Maniacally its wings "rat-a-tat-tat"against the clear light cover
storming the glass, battering the obstacle twixt it and the heat it seeks.

He threw himself again and again

leaving grey and brown dust marks where others luckier than him had found the secret entrance in;
he could not tear himself away from the beckoning siren light
and fly a few hundred feet instead to where the female waited
wings flat and still like a collector’s pinned specimen
pheromones spreading their welcome
just beyond domestic sight.
 
At last his Achemon god said yes to the drumming of his plea
up over the glowing globe he mounted and into his one true love he came
Pfft, and thump were the inglorious end to his hummingbird like flight
and now he is still but for the toss and catch in an orange feral cat’s game.
 
 

A musing morning meanderings without a point but itself

 ‎"..a lonely ghost uttering a truth that nobody would ever hear. But so long as he uttered it, in some obscure the continuity was not broken. It was not by making yourself heard but by staying sane that you carried on the human heritage." 1984 by George Orwell

Getting ready for Nanowrimo by writing daily again.  Seems everywhere I turn these days there are reminders of that past life, where I wrote and sold and performed for my bread and butter instead of my current occupation as nurse. Requests to read what I wrote keep confronting me and my desire to still maintain that wall of protection between what was and what is remains still too strong to accommodate. Luckily most of my published work was the throw away kind and published before computer technology made everything written or spoken immutable in form and at the whim of any editing punk for function. Yet it is ironically comforting that I do still exist as a writer on the internet. 

I entered the "New Era" writing contest while living with my foster parents the Urbanawiz’s (people who will ever be my example of what is good about Mormons) and my winning gave them the rights forever to my poems. They re-appeared again a decade later and hence their being readable on the internet. Two of my book reviews reveal more of my prosaic style under JM DeBiasi in archived Alibi issues. It used to be that this far right spiritual publication and this intellectual voice were properly triangulated by a third archived Gay travel article written in my perky, Girrl on the Go voice, but it has fallen off the cyber map now due to increasing age.

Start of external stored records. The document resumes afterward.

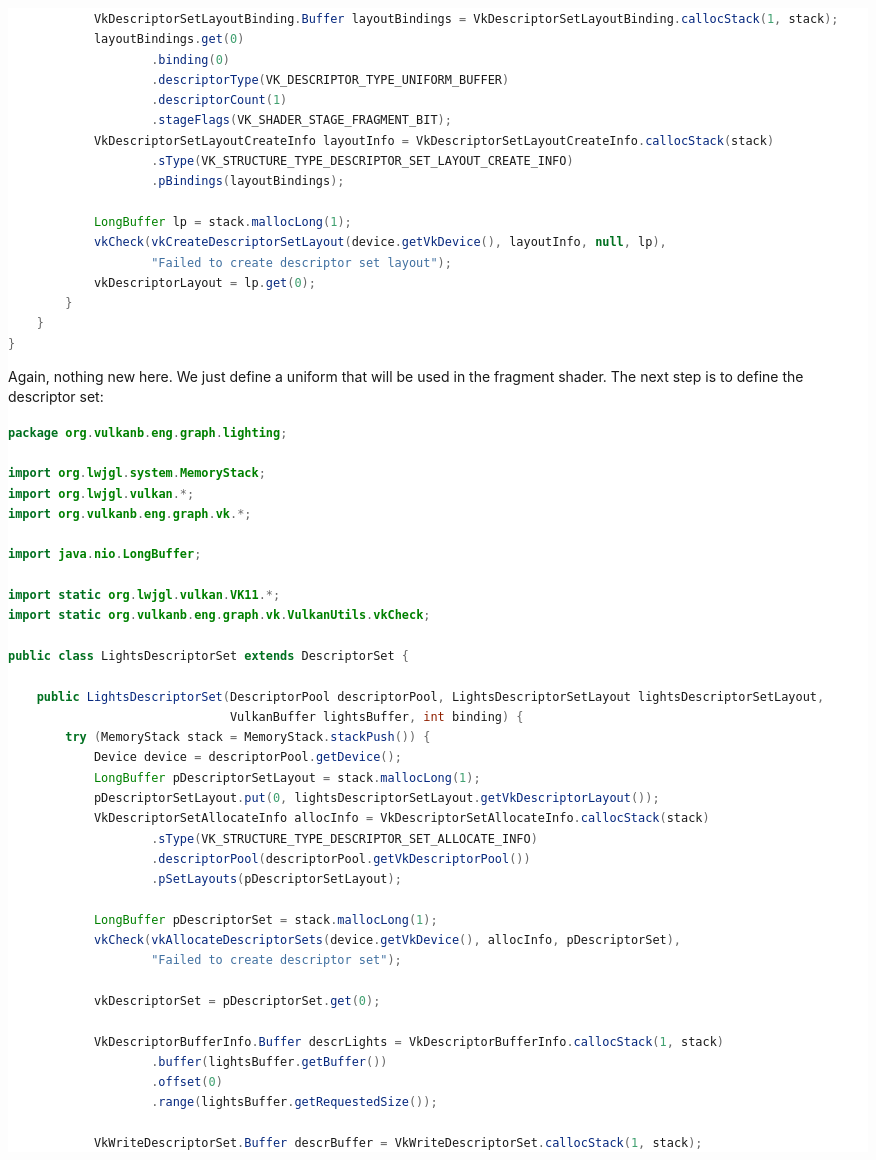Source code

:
 ```java
            VkDescriptorSetLayoutBinding.Buffer layoutBindings = VkDescriptorSetLayoutBinding.callocStack(1, stack);
            layoutBindings.get(0)
                    .binding(0)
                    .descriptorType(VK_DESCRIPTOR_TYPE_UNIFORM_BUFFER)
                    .descriptorCount(1)
                    .stageFlags(VK_SHADER_STAGE_FRAGMENT_BIT);
            VkDescriptorSetLayoutCreateInfo layoutInfo = VkDescriptorSetLayoutCreateInfo.callocStack(stack)
                    .sType(VK_STRUCTURE_TYPE_DESCRIPTOR_SET_LAYOUT_CREATE_INFO)
                    .pBindings(layoutBindings);

            LongBuffer lp = stack.mallocLong(1);
            vkCheck(vkCreateDescriptorSetLayout(device.getVkDevice(), layoutInfo, null, lp),
                    "Failed to create descriptor set layout");
            vkDescriptorLayout = lp.get(0);
        }
    }
}
```

Again, nothing new here. We just define a uniform that will be used in the fragment shader. The next step is to define the descriptor set:

```java
package org.vulkanb.eng.graph.lighting;

import org.lwjgl.system.MemoryStack;
import org.lwjgl.vulkan.*;
import org.vulkanb.eng.graph.vk.*;

import java.nio.LongBuffer;

import static org.lwjgl.vulkan.VK11.*;
import static org.vulkanb.eng.graph.vk.VulkanUtils.vkCheck;

public class LightsDescriptorSet extends DescriptorSet {

    public LightsDescriptorSet(DescriptorPool descriptorPool, LightsDescriptorSetLayout lightsDescriptorSetLayout,
                               VulkanBuffer lightsBuffer, int binding) {
        try (MemoryStack stack = MemoryStack.stackPush()) {
            Device device = descriptorPool.getDevice();
            LongBuffer pDescriptorSetLayout = stack.mallocLong(1);
            pDescriptorSetLayout.put(0, lightsDescriptorSetLayout.getVkDescriptorLayout());
            VkDescriptorSetAllocateInfo allocInfo = VkDescriptorSetAllocateInfo.callocStack(stack)
                    .sType(VK_STRUCTURE_TYPE_DESCRIPTOR_SET_ALLOCATE_INFO)
                    .descriptorPool(descriptorPool.getVkDescriptorPool())
                    .pSetLayouts(pDescriptorSetLayout);

            LongBuffer pDescriptorSet = stack.mallocLong(1);
            vkCheck(vkAllocateDescriptorSets(device.getVkDevice(), allocInfo, pDescriptorSet),
                    "Failed to create descriptor set");

            vkDescriptorSet = pDescriptorSet.get(0);

            VkDescriptorBufferInfo.Buffer descrLights = VkDescriptorBufferInfo.callocStack(1, stack)
                    .buffer(lightsBuffer.getBuffer())
                    .offset(0)
                    .range(lightsBuffer.getRequestedSize());

            VkWriteDescriptorSet.Buffer descrBuffer = VkWriteDescriptorSet.callocStack(1, stack);

```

A poem written two years ago about a time when I was much clearer about my truth. And now Hilary Hahn, "my timer" is done so I will make breakfast and leave you with this tribute to one of many times I learned the size of the ocean of human misery.

Passive Resistance

We strummed acoustic guitars and sang in groups
Of missing flowers, blowing winds
As they approached with billy clubs and shields
Hurling insults and orders.
We met each others eyes and held ourselves in check with our chain of stares

The biting smoke they unleashed made even my airy soprano
a bit more Janis Joplin.
Our eyes streamed tears and nose dangled mucous tributes to
American justice
And voices quavery with chemical fear
Rose again in growing tides and waves
Unison, "Give Peace a Chance."

Until the boys in blue
roused the angry soldier in one of us
and he became at last what he had yet refused to be
And he rose up into contact with the billy club and shouted something back
and
that’s when the screaming started
and the bruises and the blood and the blame poured out
in American portions, service for one
but plenty for all to share.

I sat unmoving still keeping our three sets of eyes locked
Quietly caging our animal need to run, respond, fight back.
I had three stitches in my chin and two butterflies and my first bald patch on my head
You an armcast, and she with nothing broken
was witch green with healing bruises and a Jimmy Durante nose.
We were the lucky ones
Who knew peace could hurt so much.

Five days later we buried the one who fought, the one who fled
Ourselves quite alive, only our belief in justice was dead.